== Segment start ==
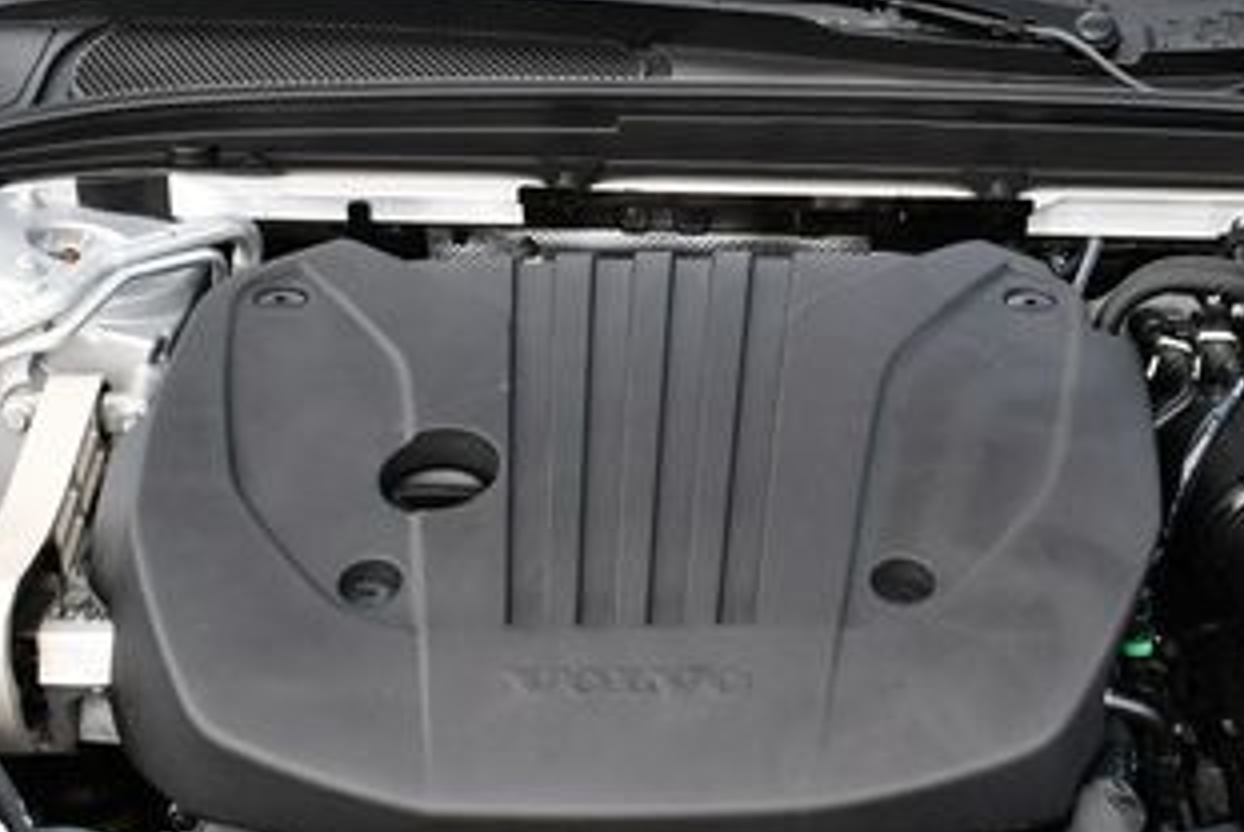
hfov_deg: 27.1
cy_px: 488
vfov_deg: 18.4
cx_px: 848
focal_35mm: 74
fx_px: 2559
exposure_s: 1/250
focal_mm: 18
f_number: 5.6
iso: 250
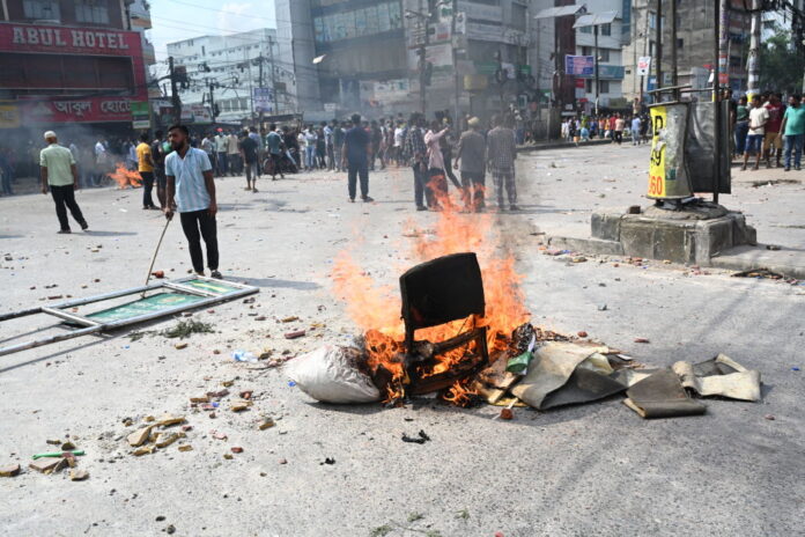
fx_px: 682
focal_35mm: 30
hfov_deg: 61.1
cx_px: 402
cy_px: 268
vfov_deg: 43.0
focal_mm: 30.5
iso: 1000
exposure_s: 1/3200
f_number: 5.6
== Segment end ==
Please print the material exactly as given above, omitting the pictures.

**Final answer:**
hfov_deg: 27.1
cy_px: 488
vfov_deg: 18.4
cx_px: 848
focal_35mm: 74
fx_px: 2559
exposure_s: 1/250
focal_mm: 18
f_number: 5.6
iso: 250
fx_px: 682
focal_35mm: 30
hfov_deg: 61.1
cx_px: 402
cy_px: 268
vfov_deg: 43.0
focal_mm: 30.5
iso: 1000
exposure_s: 1/3200
f_number: 5.6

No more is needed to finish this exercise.